WHAT TO WORK ON:
- a) Can you reproduce the Nuzo workflow guidelines starting with "The workflow is" and going on through "multiple pull requests.", swapping every "CLI" for "command-line interface"?
- b) Can you pick up the Nuzo specification-first workflow guidelines right after their final sentence and continue them?

── TEXT BLOCK

Nuzo uses a lightweight specification-first workflow for changes that are expensive to reverse, cross package boundaries, or alter user-visible behavior.

The workflow is inspired by specification-driven development, including GitHub Spec Kit, but does not require a separate CLI, generated scaffold, or agent-specific commands. Nuzo's existing documentation and GitHub Issues remain the sources of truth.

When To Write A Proposal

Write a proposal before implementation when a change:

  • adds or changes a public CLI command, MCP tool, export format, or config key;
  • changes storage, migrations, authorization, privacy, or destructive behavior;
  • crosses core, CLI, MCP, and host plugin boundaries;
  • introduces a new optional subsystem such as capture automation, encryption, sync, embeddings, or a management UI;
  • has meaningful alternatives or migration risk;
  • is expected to span multiple pull requests.

A narrow bug fix, dependency update, documentation correction, or internal refactor normally needs only a focused Issue with acceptance criteria.

Source Of Truth Map

Artifact Owns Does not own
Change proposal Problem, users, outcomes, constraints, alternatives, risks, validation evidence Long-term contract text or task status
docs/spec/ Public memory, CLI, MCP, init, and versioning contracts Implementation sequencing
docs/adr/ Durable architecture decisions and their consequences Day-to-day progress
GitHub Issue Tasks, ownership, acceptance criteria, status, and links Canonical product or architecture documentation
Pull request Reviewed implementation and validation evidence Roadmap direction

Do not copy the same requirements into every artifact. Link to the authoritative document and record only the detail needed for the artifact's role.

────
── SUPPLIED INFORMATION

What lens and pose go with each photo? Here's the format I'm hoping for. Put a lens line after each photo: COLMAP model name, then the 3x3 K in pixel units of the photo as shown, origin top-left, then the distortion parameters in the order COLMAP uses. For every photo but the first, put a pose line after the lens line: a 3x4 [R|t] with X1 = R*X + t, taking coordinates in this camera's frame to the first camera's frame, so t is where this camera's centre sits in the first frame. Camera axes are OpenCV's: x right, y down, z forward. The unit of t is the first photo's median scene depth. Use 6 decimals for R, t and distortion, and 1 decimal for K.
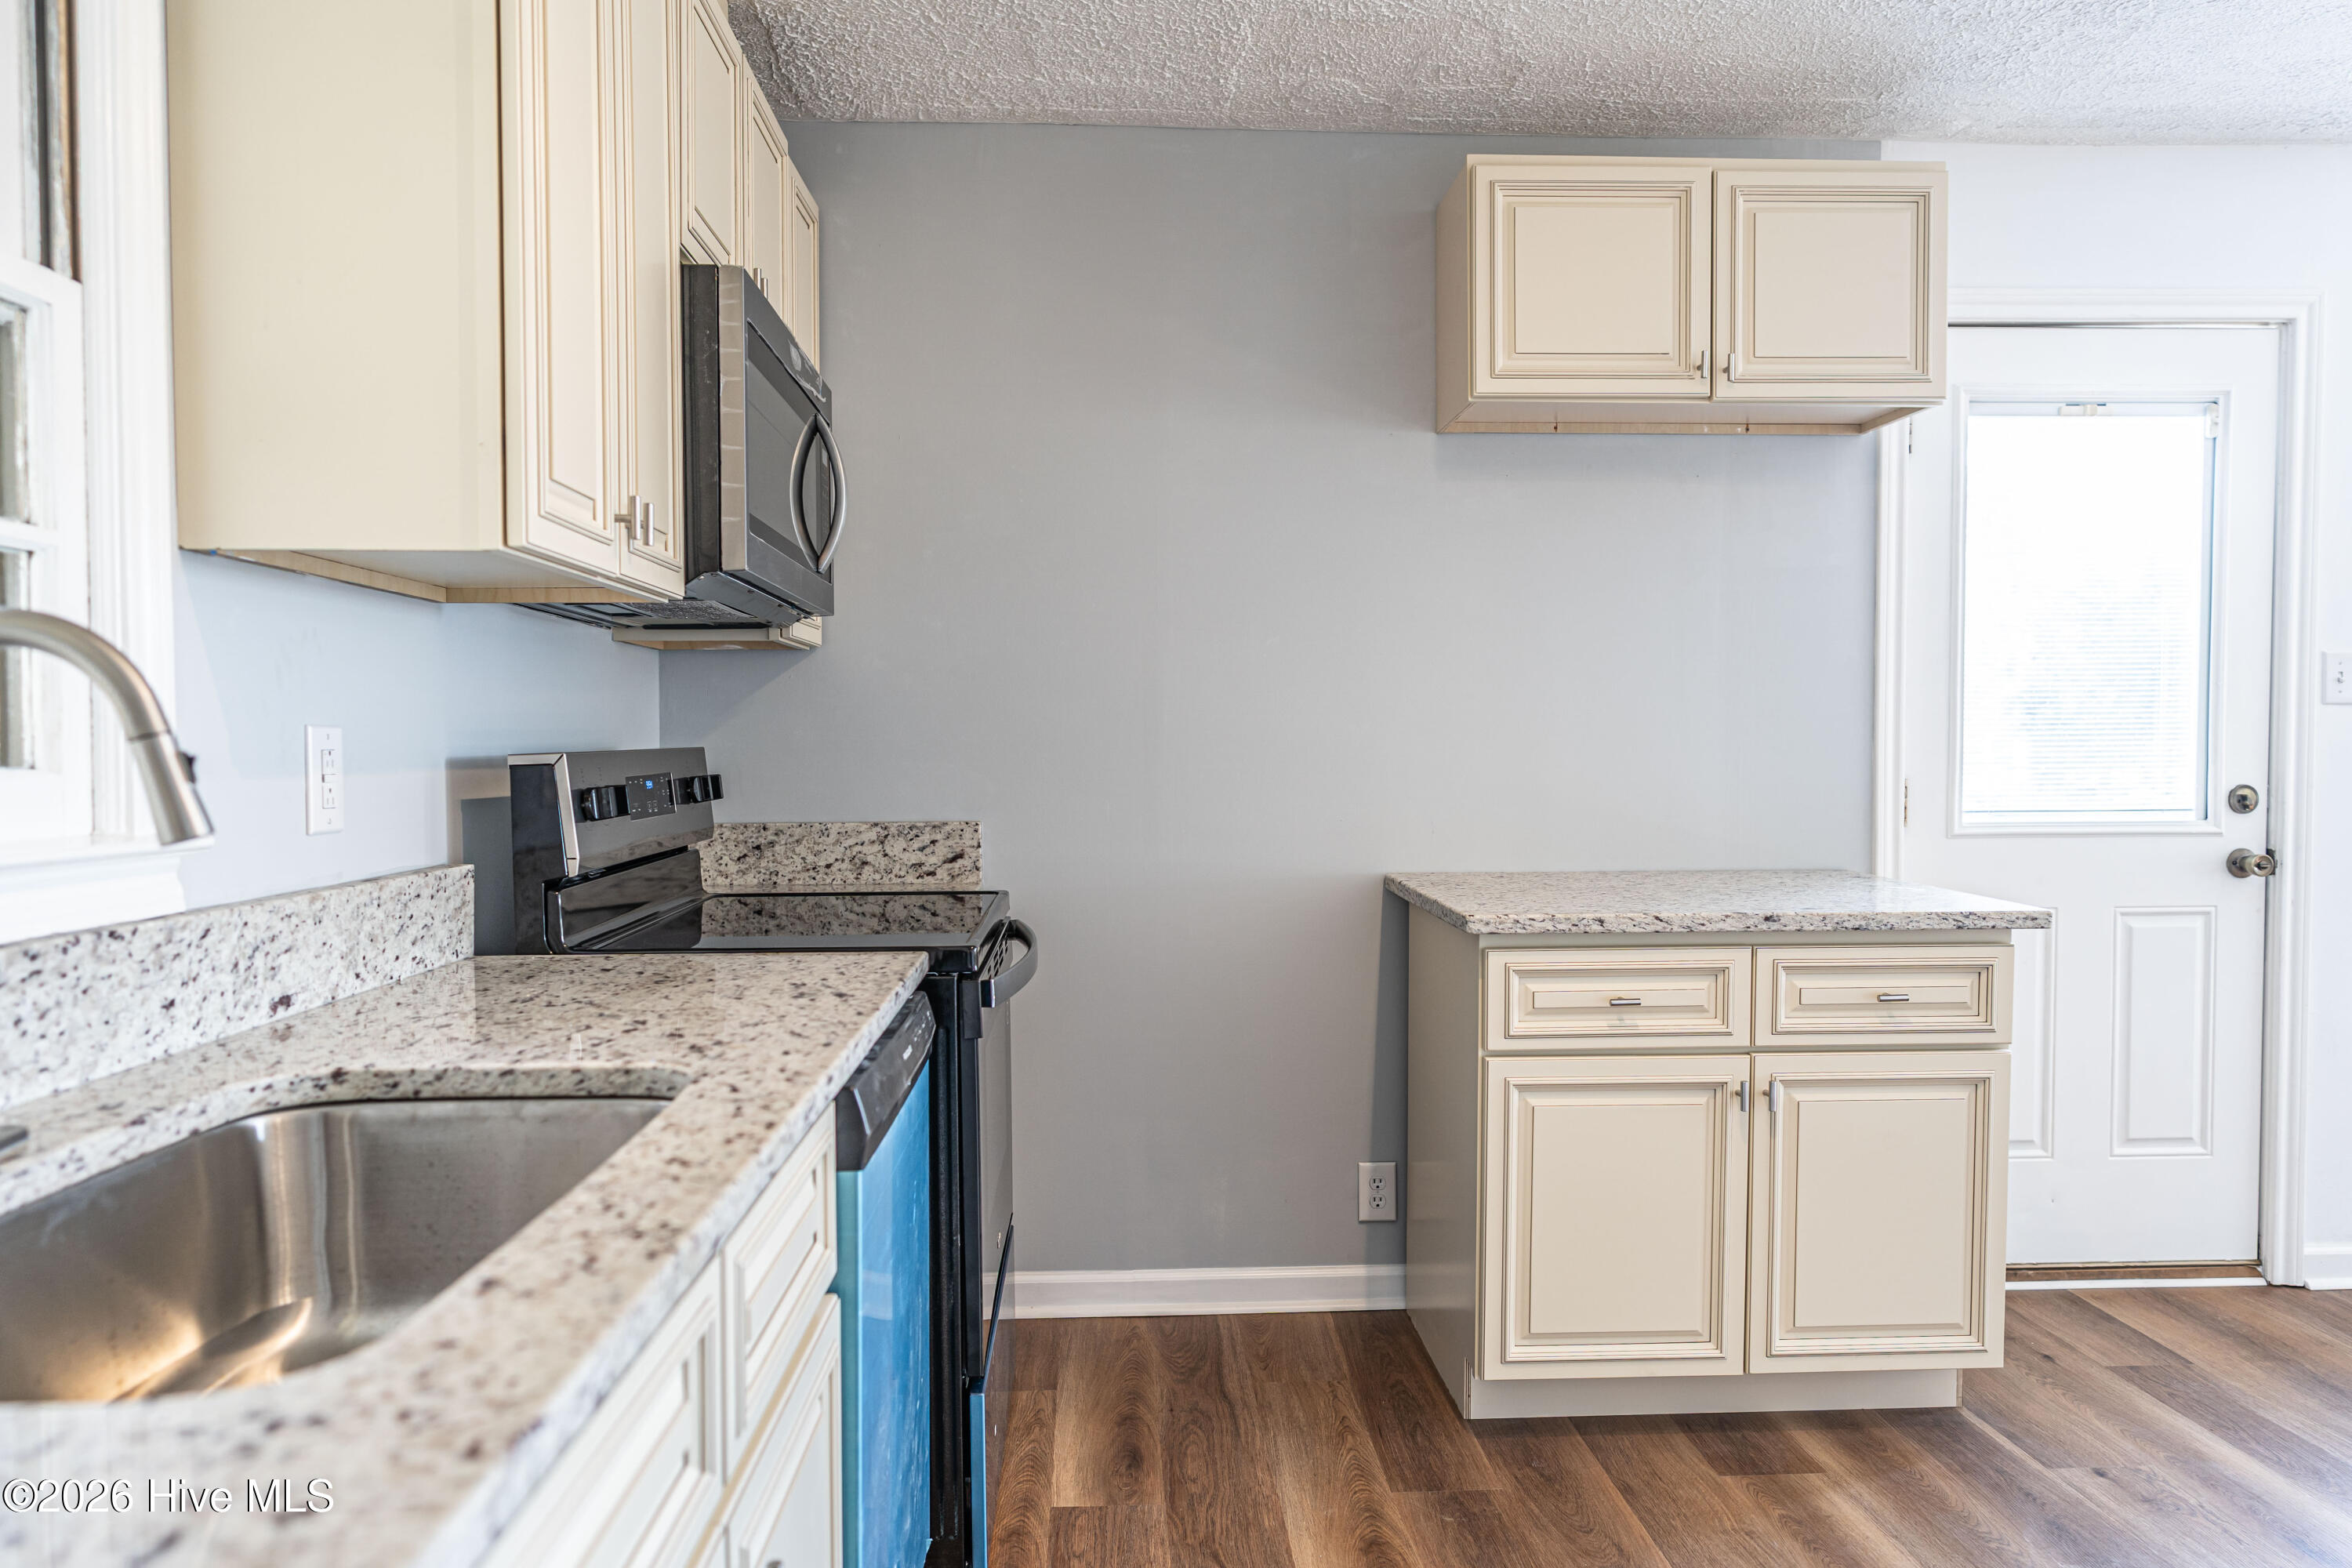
lens RADIAL K [[1592.9, 0, 1174.2], [0, 1592.9, 790.0], [0, 0, 1]] dist [-0.000378, -0.001273]
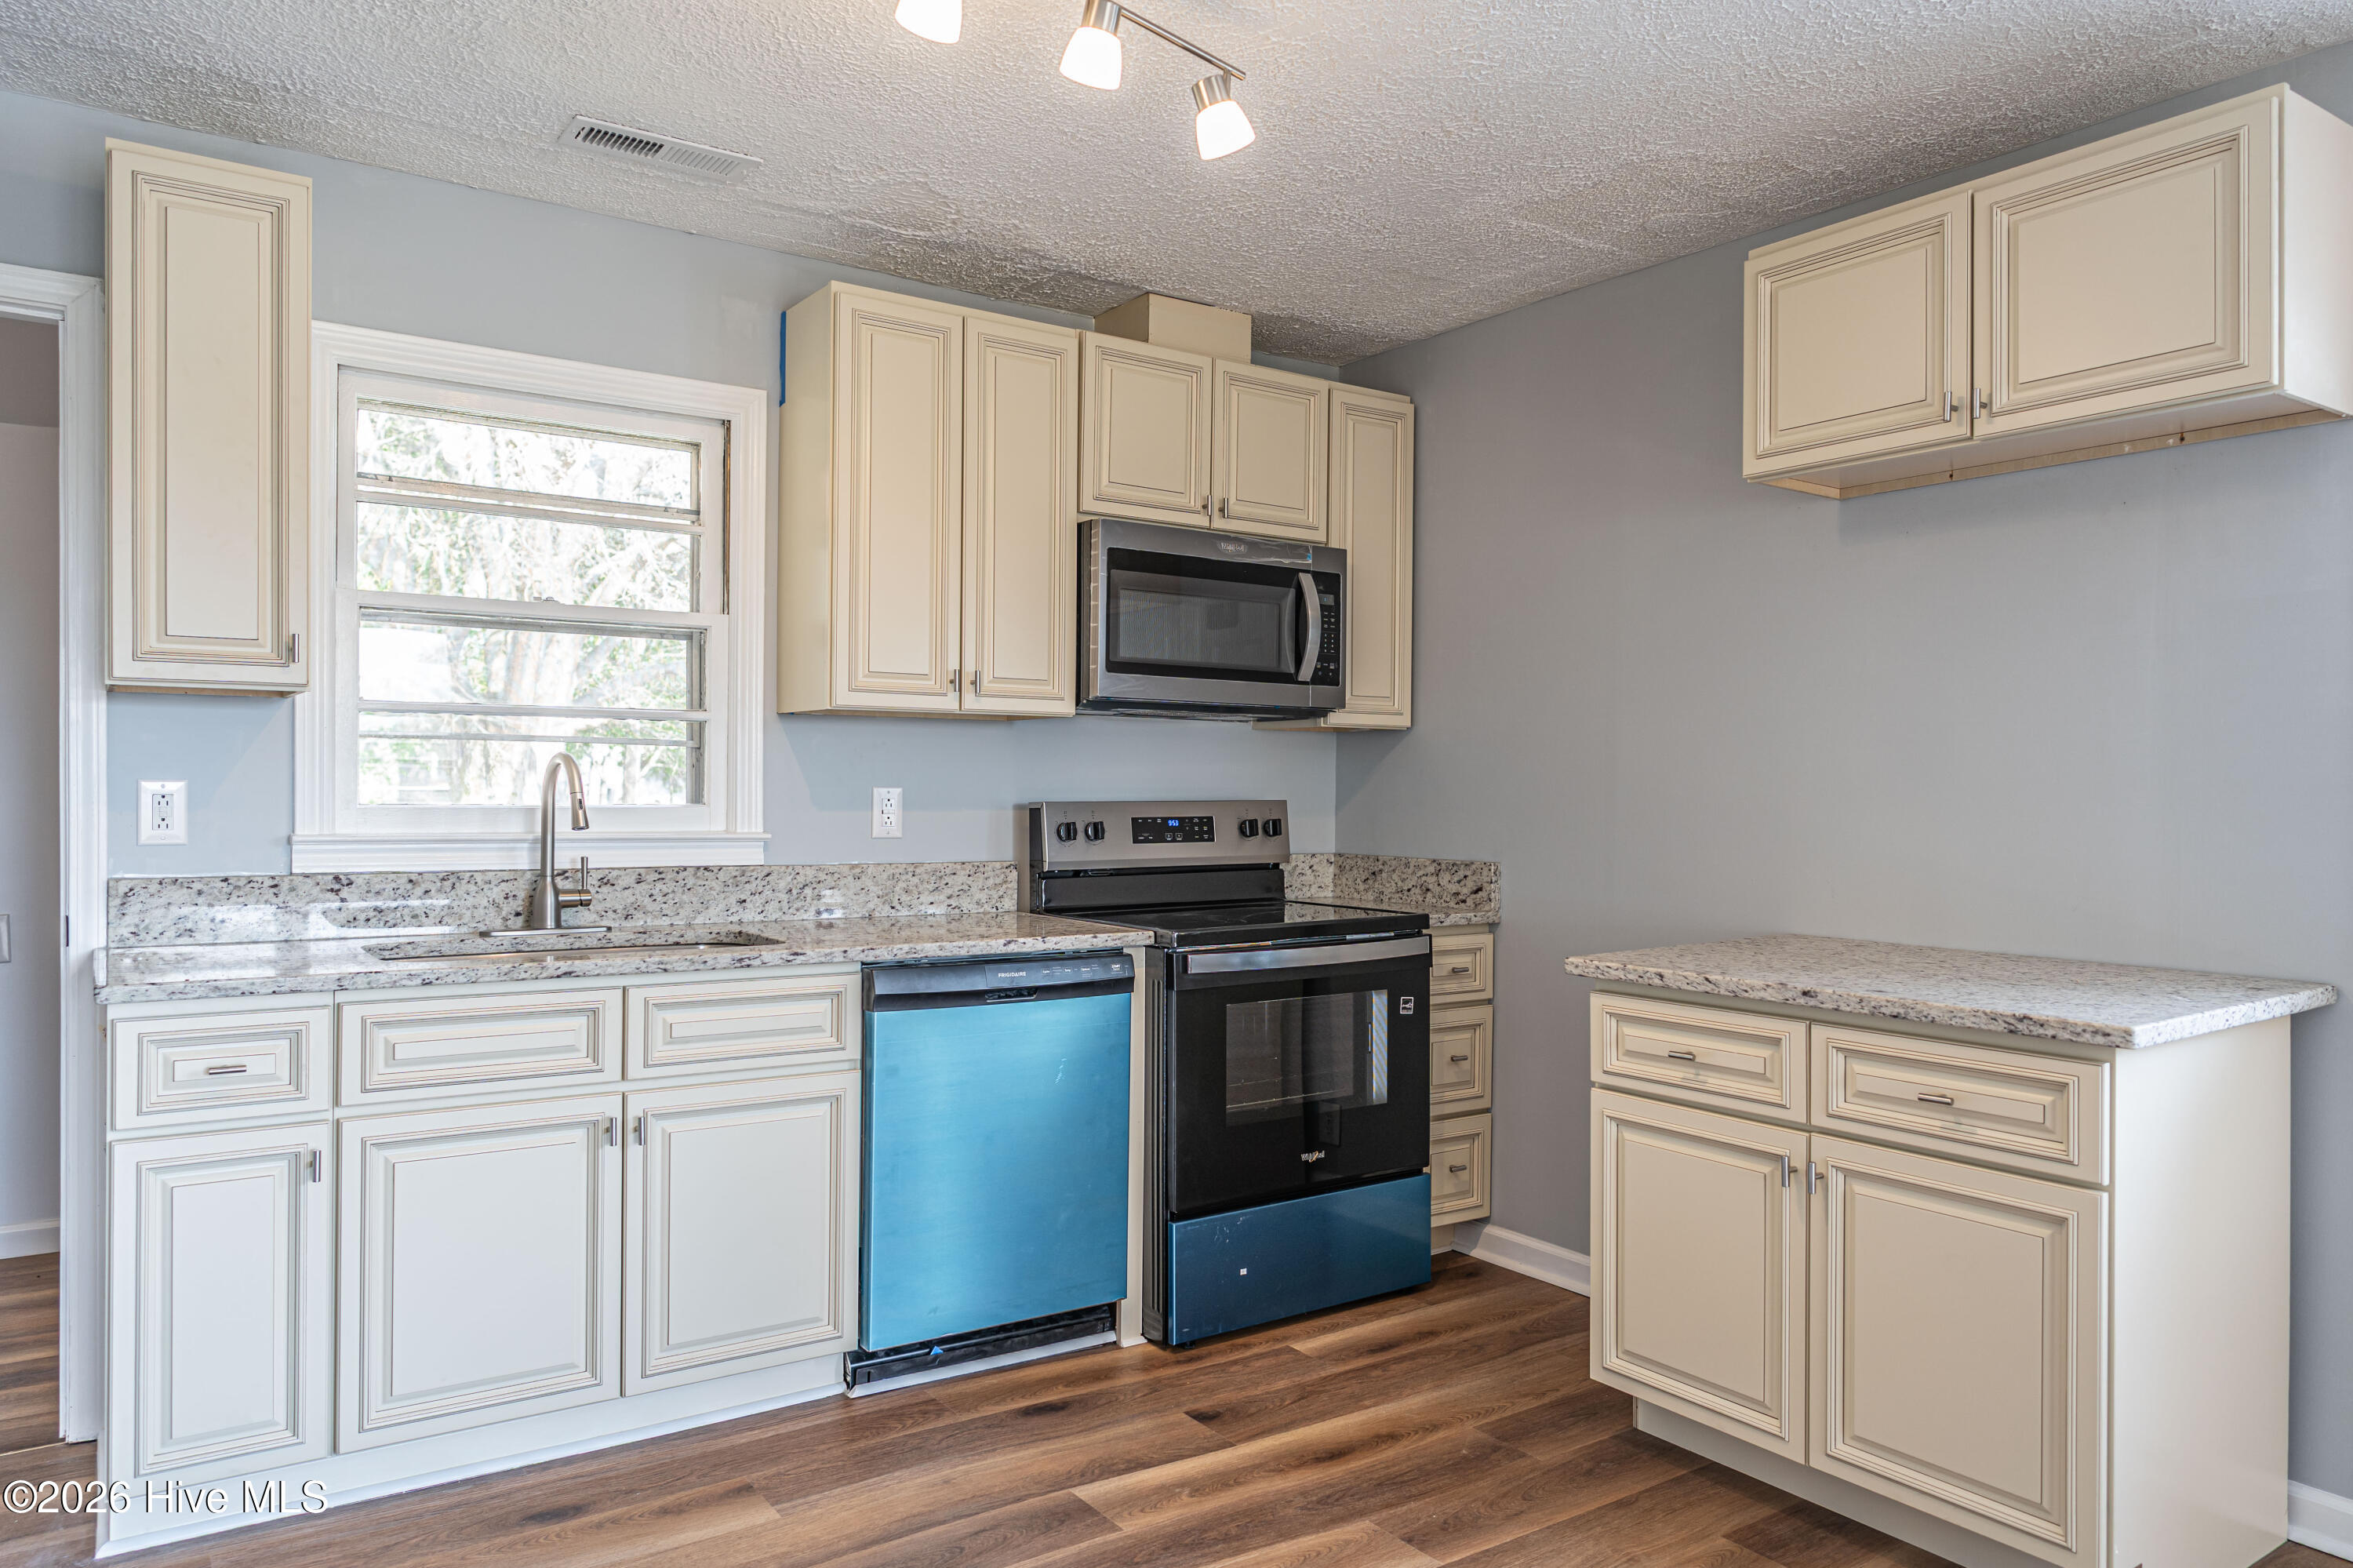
lens RADIAL K [[1593.6, 0, 1181.7], [0, 1593.6, 780.4], [0, 0, 1]] dist [-0.000378, -0.001273]
pose [[0.521403, 0.005746, -0.853291, 0.995789], [-0.035290, 0.999267, -0.014835, -0.021485], [0.852580, 0.037848, 0.521224, 0.157569]]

────

SOLVED PROBLEMS:
- a)
The workflow is inspired by specification-driven development, including GitHub Spec Kit, but does not require a separate command-line interface, generated scaffold, or agent-specific commands. Nuzo's existing documentation and GitHub Issues remain the sources of truth.

When To Write A Proposal

Write a proposal before implementation when a change:

  • adds or changes a public command-line interface command, MCP tool, export format, or config key;
  • changes storage, migrations, authorization, privacy, or destructive behavior;
  • crosses core, command-line interface, MCP, and host plugin boundaries;
  • introduces a new optional subsystem such as capture automation, encryption, sync, embeddings, or a management UI;
  • has meaningful alternatives or migration risk;
  • is expected to span multiple pull requests.

- b)
Workflow

1. Specify The Outcome

Open an Architecture Proposal Issue and describe:

  • the problem and affected users;
  • observable outcomes and explicit non-goals;
  • privacy, safety, compatibility, and local-first constraints;
  • acceptance criteria that can be verified.

Keep the proposal independent from a preferred implementation until the problem and constraints are clear.

2. Resolve Ambiguity

Identify unanswered questions before coding. Important ambiguity includes:

  • who can read or write the affected memory;
  • whether behavior is automatic, suggested, or explicitly invoked;
  • what data is persisted and audited;
  • how existing data or clients migrate;
  • which hosts and Node.js versions must behave consistently;
  • what failure and recovery look like.

If an unanswered question changes the public contract or safety boundary, do not treat it as an implementation detail.

3. Plan By Boundary

Map the work to existing ownership boundaries:

docs/spec -> public contract
docs/adr -> durable decision, when needed
packages/core -> memory behavior and policy
packages/cli -> command and terminal behavior
packages/mcp-server -> tool schema and transport mapping
packages/*-plugin -> thin host packaging
tests/docs/workflows -> evidence

List dependencies, migration steps, rollout order, and validation commands. Prefer a sequence that keeps each commit reviewable and leaves the repository in a valid state.

4. Create Executable Tasks

Use the proposal Issue as the execution tracker. Tasks should name concrete artifacts or behaviors and finish with measurable acceptance criteria.

Split work into additional Issues only when tasks can be assigned, reviewed, or released independently. Link child Issues back to the proposal.

5. Implement Against The Specification

Update public contracts before or alongside implementation. Add an ADR before committing to an irreversible or hard-to-change architecture decision.

If implementation reveals that the specification is wrong, revise the specification and explain the change in the Issue or pull request. Do not let the code silently become the only description of behavior.

6. Verify And Close

Run the relevant validation gates from CONTRIBUTING.md and the affected docs, then attach evidence to the Issue or pull request. Before closing:

  • acceptance criteria are demonstrably satisfied;
  • contract docs and examples match runtime behavior;
  • migrations and compatibility paths are tested when relevant;
  • generated artifacts, credentials, and runtime memories are absent from Git;
  • roadmap and README claims are updated when project status changed.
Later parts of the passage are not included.